**ENTRIES SUPPLIED:**
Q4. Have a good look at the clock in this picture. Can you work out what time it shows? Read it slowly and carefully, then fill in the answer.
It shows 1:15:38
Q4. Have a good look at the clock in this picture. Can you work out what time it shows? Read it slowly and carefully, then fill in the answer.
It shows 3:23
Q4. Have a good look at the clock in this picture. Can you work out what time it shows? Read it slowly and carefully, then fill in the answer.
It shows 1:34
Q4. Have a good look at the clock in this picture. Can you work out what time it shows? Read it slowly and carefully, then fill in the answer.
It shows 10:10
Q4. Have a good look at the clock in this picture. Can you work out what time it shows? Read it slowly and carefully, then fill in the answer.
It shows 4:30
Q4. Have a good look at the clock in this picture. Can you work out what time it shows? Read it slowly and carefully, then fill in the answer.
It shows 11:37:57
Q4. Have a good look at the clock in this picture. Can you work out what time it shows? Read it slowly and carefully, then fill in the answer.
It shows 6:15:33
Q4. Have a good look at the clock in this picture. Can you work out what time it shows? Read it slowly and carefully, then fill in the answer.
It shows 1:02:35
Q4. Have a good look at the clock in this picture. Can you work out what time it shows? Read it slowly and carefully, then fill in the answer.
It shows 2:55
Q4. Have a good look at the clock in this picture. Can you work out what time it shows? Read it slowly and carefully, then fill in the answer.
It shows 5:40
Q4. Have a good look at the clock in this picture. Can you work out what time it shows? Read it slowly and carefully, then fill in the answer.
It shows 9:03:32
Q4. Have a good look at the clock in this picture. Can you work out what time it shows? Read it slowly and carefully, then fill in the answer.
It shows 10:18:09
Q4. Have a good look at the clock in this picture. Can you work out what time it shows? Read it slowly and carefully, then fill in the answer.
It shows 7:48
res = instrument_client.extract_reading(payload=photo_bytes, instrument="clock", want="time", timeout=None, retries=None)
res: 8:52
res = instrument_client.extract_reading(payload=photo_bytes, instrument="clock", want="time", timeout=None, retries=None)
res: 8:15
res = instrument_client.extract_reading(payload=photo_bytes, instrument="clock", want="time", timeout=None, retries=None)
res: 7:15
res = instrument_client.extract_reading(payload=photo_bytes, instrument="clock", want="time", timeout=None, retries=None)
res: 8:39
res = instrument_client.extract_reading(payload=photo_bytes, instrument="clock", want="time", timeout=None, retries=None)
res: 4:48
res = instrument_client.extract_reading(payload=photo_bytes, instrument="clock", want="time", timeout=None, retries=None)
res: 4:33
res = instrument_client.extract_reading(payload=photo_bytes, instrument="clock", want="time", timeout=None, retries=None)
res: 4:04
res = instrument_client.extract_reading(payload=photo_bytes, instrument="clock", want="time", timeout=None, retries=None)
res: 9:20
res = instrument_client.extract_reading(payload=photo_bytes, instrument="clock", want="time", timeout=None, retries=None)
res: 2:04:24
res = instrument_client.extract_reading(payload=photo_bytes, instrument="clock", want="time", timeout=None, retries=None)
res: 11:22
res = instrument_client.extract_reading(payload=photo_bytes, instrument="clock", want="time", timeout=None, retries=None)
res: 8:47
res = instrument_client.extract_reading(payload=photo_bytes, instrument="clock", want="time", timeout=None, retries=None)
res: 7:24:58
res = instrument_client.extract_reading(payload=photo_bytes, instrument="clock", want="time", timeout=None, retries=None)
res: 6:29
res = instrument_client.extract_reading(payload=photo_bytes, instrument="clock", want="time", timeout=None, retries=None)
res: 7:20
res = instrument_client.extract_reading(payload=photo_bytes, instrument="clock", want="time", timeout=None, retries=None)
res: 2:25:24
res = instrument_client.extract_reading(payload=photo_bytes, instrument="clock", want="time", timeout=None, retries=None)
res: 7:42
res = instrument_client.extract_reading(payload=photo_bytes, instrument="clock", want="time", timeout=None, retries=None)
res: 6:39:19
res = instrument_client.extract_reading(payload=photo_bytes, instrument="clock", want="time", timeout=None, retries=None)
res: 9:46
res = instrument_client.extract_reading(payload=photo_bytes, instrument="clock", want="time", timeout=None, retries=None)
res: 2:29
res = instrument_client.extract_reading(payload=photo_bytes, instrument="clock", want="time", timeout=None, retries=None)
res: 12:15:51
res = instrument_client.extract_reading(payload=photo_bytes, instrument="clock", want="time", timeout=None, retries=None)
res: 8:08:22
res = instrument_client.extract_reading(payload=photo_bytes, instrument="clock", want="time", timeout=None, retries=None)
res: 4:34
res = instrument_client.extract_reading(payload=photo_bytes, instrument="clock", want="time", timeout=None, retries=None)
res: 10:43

**TO DO:** Arrange the lines above as a JSON list of strings, one string per line, leaving out blank lines.

**EXERCISE RESULT:**
[
  "Q4. Have a good look at the clock in this picture. Can you work out what time it shows? Read it slowly and carefully, then fill in the answer.",
  "It shows 1:15:38",
  "Q4. Have a good look at the clock in this picture. Can you work out what time it shows? Read it slowly and carefully, then fill in the answer.",
  "It shows 3:23",
  "Q4. Have a good look at the clock in this picture. Can you work out what time it shows? Read it slowly and carefully, then fill in the answer.",
  "It shows 1:34",
  "Q4. Have a good look at the clock in this picture. Can you work out what time it shows? Read it slowly and carefully, then fill in the answer.",
  "It shows 10:10",
  "Q4. Have a good look at the clock in this picture. Can you work out what time it shows? Read it slowly and carefully, then fill in the answer.",
  "It shows 4:30",
  "Q4. Have a good look at the clock in this picture. Can you work out what time it shows? Read it slowly and carefully, then fill in the answer.",
  "It shows 11:37:57",
  "Q4. Have a good look at the clock in this picture. Can you work out what time it shows? Read it slowly and carefully, then fill in the answer.",
  "It shows 6:15:33",
  "Q4. Have a good look at the clock in this picture. Can you work out what time it shows? Read it slowly and carefully, then fill in the answer.",
  "It shows 1:02:35",
  "Q4. Have a good look at the clock in this picture. Can you work out what time it shows? Read it slowly and carefully, then fill in the answer.",
  "It shows 2:55",
  "Q4. Have a good look at the clock in this picture. Can you work out what time it shows? Read it slowly and carefully, then fill in the answer.",
  "It shows 5:40",
  "Q4. Have a good look at the clock in this picture. Can you work out what time it shows? Read it slowly and carefully, then fill in the answer.",
  "It shows 9:03:32",
  "Q4. Have a good look at the clock in this picture. Can you work out what time it shows? Read it slowly and carefully, then fill in the answer.",
  "It shows 10:18:09",
  "Q4. Have a good look at the clock in this picture. Can you work out what time it shows? Read it slowly and carefully, then fill in the answer.",
  "It shows 7:48",
  "res = instrument_client.extract_reading(payload=photo_bytes, instrument=\"clock\", want=\"time\", timeout=None, retries=None)",
  "res: 8:52",
  "res = instrument_client.extract_reading(payload=photo_bytes, instrument=\"clock\", want=\"time\", timeout=None, retries=None)",
  "res: 8:15",
  "res = instrument_client.extract_reading(payload=photo_bytes, instrument=\"clock\", want=\"time\", timeout=None, retries=None)",
  "res: 7:15",
  "res = instrument_client.extract_reading(payload=photo_bytes, instrument=\"clock\", want=\"time\", timeout=None, retries=None)",
  "res: 8:39",
  "res = instrument_client.extract_reading(payload=photo_bytes, instrument=\"clock\", want=\"time\", timeout=None, retries=None)",
  "res: 4:48",
  "res = instrument_client.extract_reading(payload=photo_bytes, instrument=\"clock\", want=\"time\", timeout=None, retries=None)",
  "res: 4:33",
  "res = instrument_client.extract_reading(payload=photo_bytes, instrument=\"clock\", want=\"time\", timeout=None, retries=None)",
  "res: 4:04",
  "res = instrument_client.extract_reading(payload=photo_bytes, instrument=\"clock\", want=\"time\", timeout=None, retries=None)",
  "res: 9:20",
  "res = instrument_client.extract_reading(payload=photo_bytes, instrument=\"clock\", want=\"time\", timeout=None, retries=None)",
  "res: 2:04:24",
  "res = instrument_client.extract_reading(payload=photo_bytes, instrument=\"clock\", want=\"time\", timeout=None, retries=None)",
  "res: 11:22",
  "res = instrument_client.extract_reading(payload=photo_bytes, instrument=\"clock\", want=\"time\", timeout=None, retries=None)",
  "res: 8:47",
  "res = instrument_client.extract_reading(payload=photo_bytes, instrument=\"clock\", want=\"time\", timeout=None, retries=None)",
  "res: 7:24:58",
  "res = instrument_client.extract_reading(payload=photo_bytes, instrument=\"clock\", want=\"time\", timeout=None, retries=None)",
  "res: 6:29",
  "res = instrument_client.extract_reading(payload=photo_bytes, instrument=\"clock\", want=\"time\", timeout=None, retries=None)",
  "res: 7:20",
  "res = instrument_client.extract_reading(payload=photo_bytes, instrument=\"clock\", want=\"time\", timeout=None, retries=None)",
  "res: 2:25:24",
  "res = instrument_client.extract_reading(payload=photo_bytes, instrument=\"clock\", want=\"time\", timeout=None, retries=None)",
  "res: 7:42",
  "res = instrument_client.extract_reading(payload=photo_bytes, instrument=\"clock\", want=\"time\", timeout=None, retries=None)",
  "res: 6:39:19",
  "res = instrument_client.extract_reading(payload=photo_bytes, instrument=\"clock\", want=\"time\", timeout=None, retries=None)",
  "res: 9:46",
  "res = instrument_client.extract_reading(payload=photo_bytes, instrument=\"clock\", want=\"time\", timeout=None, retries=None)",
  "res: 2:29",
  "res = instrument_client.extract_reading(payload=photo_bytes, instrument=\"clock\", want=\"time\", timeout=None, retries=None)",
  "res: 12:15:51",
  "res = instrument_client.extract_reading(payload=photo_bytes, instrument=\"clock\", want=\"time\", timeout=None, retries=None)",
  "res: 8:08:22",
  "res = instrument_client.extract_reading(payload=photo_bytes, instrument=\"clock\", want=\"time\", timeout=None, retries=None)",
  "res: 4:34",
  "res = instrument_client.extract_reading(payload=photo_bytes, instrument=\"clock\", want=\"time\", timeout=None, retries=None)",
  "res: 10:43"
]